Work item
Return each entry below without any alteration.

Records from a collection

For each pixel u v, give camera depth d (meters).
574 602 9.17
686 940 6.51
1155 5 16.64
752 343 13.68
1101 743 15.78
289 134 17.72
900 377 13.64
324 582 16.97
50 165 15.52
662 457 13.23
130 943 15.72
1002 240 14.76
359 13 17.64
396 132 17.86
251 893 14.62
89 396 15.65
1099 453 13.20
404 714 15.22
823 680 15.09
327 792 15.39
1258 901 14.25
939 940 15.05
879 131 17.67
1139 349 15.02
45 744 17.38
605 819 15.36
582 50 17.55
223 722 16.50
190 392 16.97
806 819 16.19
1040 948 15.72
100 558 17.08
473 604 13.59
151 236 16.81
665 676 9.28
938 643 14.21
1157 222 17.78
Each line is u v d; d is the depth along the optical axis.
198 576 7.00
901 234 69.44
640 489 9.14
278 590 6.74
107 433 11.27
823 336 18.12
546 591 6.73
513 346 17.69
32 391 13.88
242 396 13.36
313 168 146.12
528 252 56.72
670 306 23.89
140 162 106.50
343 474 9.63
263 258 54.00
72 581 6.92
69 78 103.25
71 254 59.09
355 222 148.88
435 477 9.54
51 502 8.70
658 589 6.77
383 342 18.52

Answer section
For each pixel u v, give camera depth d (meters).
574 602 9.17
686 940 6.51
1155 5 16.64
752 343 13.68
1101 743 15.78
289 134 17.72
900 377 13.64
324 582 16.97
50 165 15.52
662 457 13.23
130 943 15.72
1002 240 14.76
359 13 17.64
396 132 17.86
251 893 14.62
89 396 15.65
1099 453 13.20
404 714 15.22
823 680 15.09
327 792 15.39
1258 901 14.25
939 940 15.05
879 131 17.67
1139 349 15.02
45 744 17.38
605 819 15.36
582 50 17.55
223 722 16.50
190 392 16.97
806 819 16.19
1040 948 15.72
100 558 17.08
473 604 13.59
151 236 16.81
665 676 9.28
938 643 14.21
1157 222 17.78
Each line is u v d; d is the depth along the optical axis.
198 576 7.00
901 234 69.44
640 489 9.14
278 590 6.74
107 433 11.27
823 336 18.12
546 591 6.73
513 346 17.69
32 391 13.88
242 396 13.36
313 168 146.12
528 252 56.72
670 306 23.89
140 162 106.50
343 474 9.63
263 258 54.00
72 581 6.92
69 78 103.25
71 254 59.09
355 222 148.88
435 477 9.54
51 502 8.70
658 589 6.77
383 342 18.52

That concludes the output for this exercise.